Step 2: Check the environment - Amazon EMR

Step 2: Check the environment

Check for service outages

Amazon EMR uses several Amazon Web Services internally. It runs virtual servers on Amazon EC2, stores data and scripts on Amazon S3, and reports metrics to CloudWatch. Events that disrupt these services are rare — but when they occur — can cause issues in Amazon EMR.

Before you go further, check the Service Health Dashboard. Check the Region where you launched your cluster to see whether there are disruption events in any of these services.

Check usage limits

If you are launching a large cluster, have launched many clusters simultaneously, or you are a user sharing an AWS account with other users, the cluster may have failed because you exceeded an AWS service limit.
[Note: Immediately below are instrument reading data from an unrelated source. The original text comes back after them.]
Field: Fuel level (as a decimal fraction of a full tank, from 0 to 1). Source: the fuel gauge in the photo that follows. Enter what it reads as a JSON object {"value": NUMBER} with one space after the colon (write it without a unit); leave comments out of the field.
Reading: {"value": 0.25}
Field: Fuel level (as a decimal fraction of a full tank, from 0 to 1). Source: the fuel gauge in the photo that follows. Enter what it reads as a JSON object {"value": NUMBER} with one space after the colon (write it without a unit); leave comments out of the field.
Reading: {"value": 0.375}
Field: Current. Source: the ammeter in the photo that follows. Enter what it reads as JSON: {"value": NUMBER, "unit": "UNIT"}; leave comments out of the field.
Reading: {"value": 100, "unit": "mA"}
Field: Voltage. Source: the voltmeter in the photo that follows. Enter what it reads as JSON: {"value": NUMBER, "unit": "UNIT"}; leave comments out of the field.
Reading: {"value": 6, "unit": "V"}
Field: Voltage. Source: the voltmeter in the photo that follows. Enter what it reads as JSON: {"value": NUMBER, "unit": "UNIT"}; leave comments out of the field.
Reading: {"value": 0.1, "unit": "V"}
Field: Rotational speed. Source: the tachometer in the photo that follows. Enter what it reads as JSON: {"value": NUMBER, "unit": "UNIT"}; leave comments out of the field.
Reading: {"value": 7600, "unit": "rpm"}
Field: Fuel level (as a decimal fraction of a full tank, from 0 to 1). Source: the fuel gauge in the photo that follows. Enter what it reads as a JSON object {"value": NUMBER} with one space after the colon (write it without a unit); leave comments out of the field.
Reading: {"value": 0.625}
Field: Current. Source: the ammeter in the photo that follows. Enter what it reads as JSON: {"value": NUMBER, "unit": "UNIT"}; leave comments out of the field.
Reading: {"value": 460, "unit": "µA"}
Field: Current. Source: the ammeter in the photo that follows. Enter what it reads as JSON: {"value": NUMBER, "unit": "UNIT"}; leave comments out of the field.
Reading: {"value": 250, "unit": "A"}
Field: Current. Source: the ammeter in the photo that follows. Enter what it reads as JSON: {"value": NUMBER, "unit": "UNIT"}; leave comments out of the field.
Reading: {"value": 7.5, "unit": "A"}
Amazon EC2 limits the number of virtual server instances running on a single AWS Region to 20 on-demand or reserved instances. If you launch a cluster with more than 20 nodes, or launch a cluster that causes the total number of EC2 instances active on your AWS account to exceed 20, the cluster will not be able to launch all of the EC2 instances it requires and may fail. When this happens, Amazon EMR returns an EC2 QUOTA EXCEEDED error. You can request that AWS increase the number of EC2 instances that you can run on your account by submitting a Request to Increase Amazon EC2 Instance Limit application.
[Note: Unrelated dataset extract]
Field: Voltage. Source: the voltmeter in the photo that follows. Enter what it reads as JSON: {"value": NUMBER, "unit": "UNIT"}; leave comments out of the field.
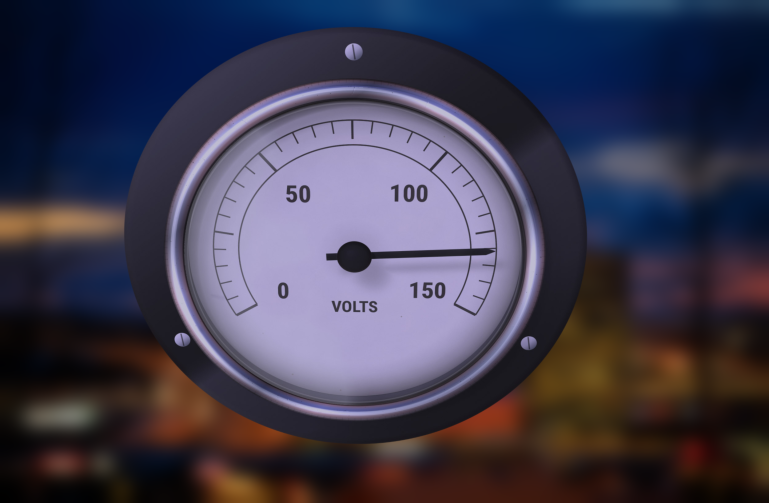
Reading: {"value": 130, "unit": "V"}
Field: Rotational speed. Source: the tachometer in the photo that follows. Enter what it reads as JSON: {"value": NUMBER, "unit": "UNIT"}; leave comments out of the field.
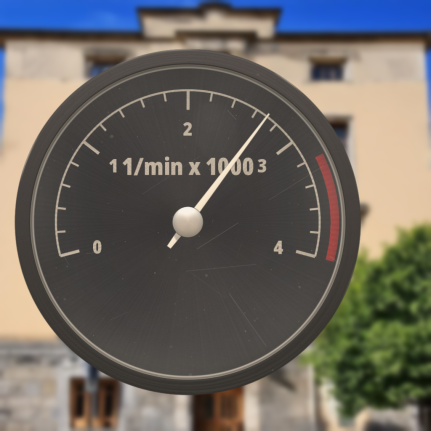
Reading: {"value": 2700, "unit": "rpm"}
Another thing that may cause you to exceed your usage limits is the delay between when a cluster is terminated and when it releases all of its resources. Depending on its configuration, it may take up to 5-20 minutes for a cluster to fully terminate and release allocated resources. If you are getting an EC2 QUOTA EXCEEDED error when you attempt to launch a cluster, it may be because resources from a recently terminated cluster may not yet have been released. In this case, you can either request that your Amazon EC2 quota be increased, or you can wait twenty minutes and re-launch the cluster.
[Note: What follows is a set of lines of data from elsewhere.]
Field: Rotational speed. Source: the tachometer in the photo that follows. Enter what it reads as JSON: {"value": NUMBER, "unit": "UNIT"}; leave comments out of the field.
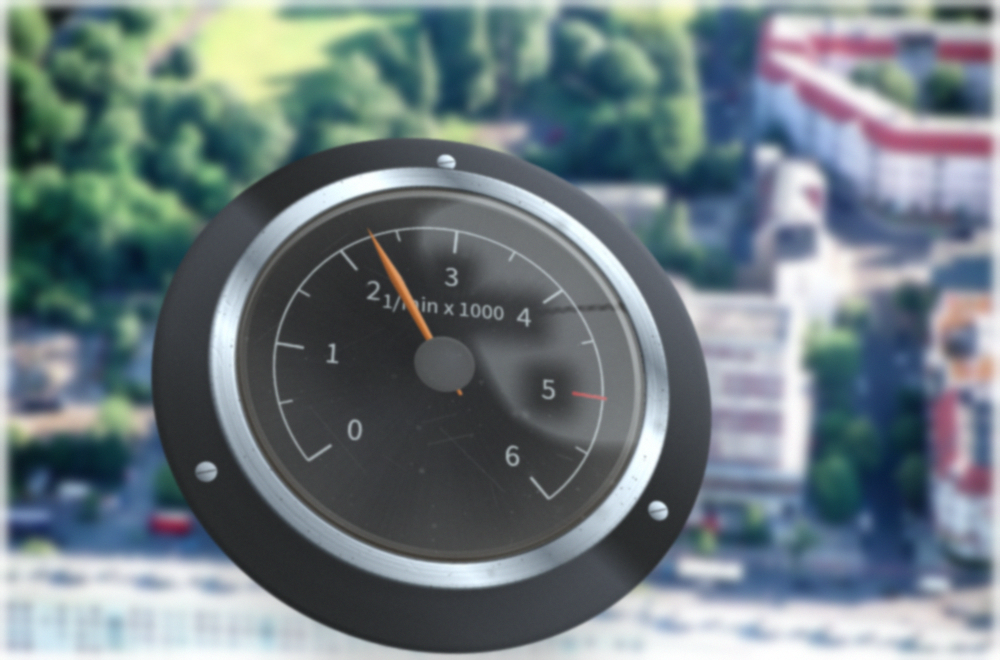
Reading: {"value": 2250, "unit": "rpm"}
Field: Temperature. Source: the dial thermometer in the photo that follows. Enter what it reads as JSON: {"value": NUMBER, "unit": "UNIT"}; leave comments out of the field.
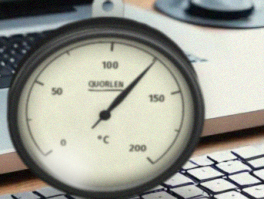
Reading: {"value": 125, "unit": "°C"}
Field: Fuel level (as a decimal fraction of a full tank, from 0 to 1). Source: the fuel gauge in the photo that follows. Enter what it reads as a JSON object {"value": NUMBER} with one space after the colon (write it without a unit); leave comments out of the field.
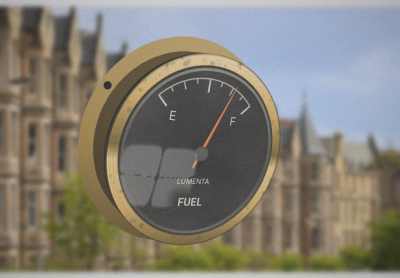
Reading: {"value": 0.75}
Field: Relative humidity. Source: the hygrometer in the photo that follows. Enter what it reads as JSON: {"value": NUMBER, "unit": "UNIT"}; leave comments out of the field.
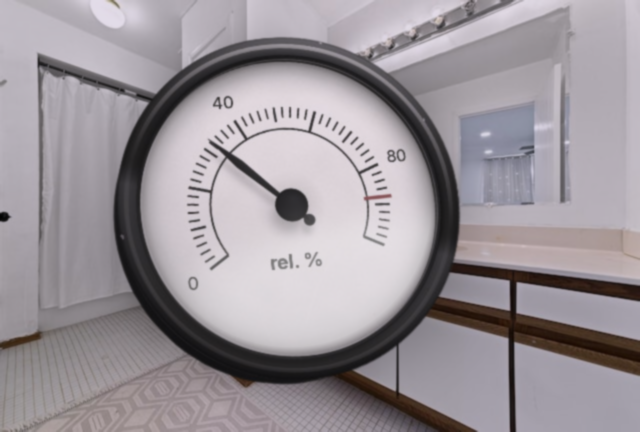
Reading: {"value": 32, "unit": "%"}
Amazon S3 limits the number of buckets created on an account to 100. If your cluster creates a new bucket that exceeds this limit, the bucket creation will fail and may cause the cluster to fail.

Check the Amazon VPC subnet configuration

If your cluster was launched in a Amazon VPC subnet, the subnet needs to be configured as described in Configure networking. In addition, check that the subnet you launch the cluster into has enough free elastic IP addresses to assign one to each node in the cluster.

Restart the cluster

The slow down in processing may be caused by a transient condition. Consider terminating and restarting the cluster to see if performance improves.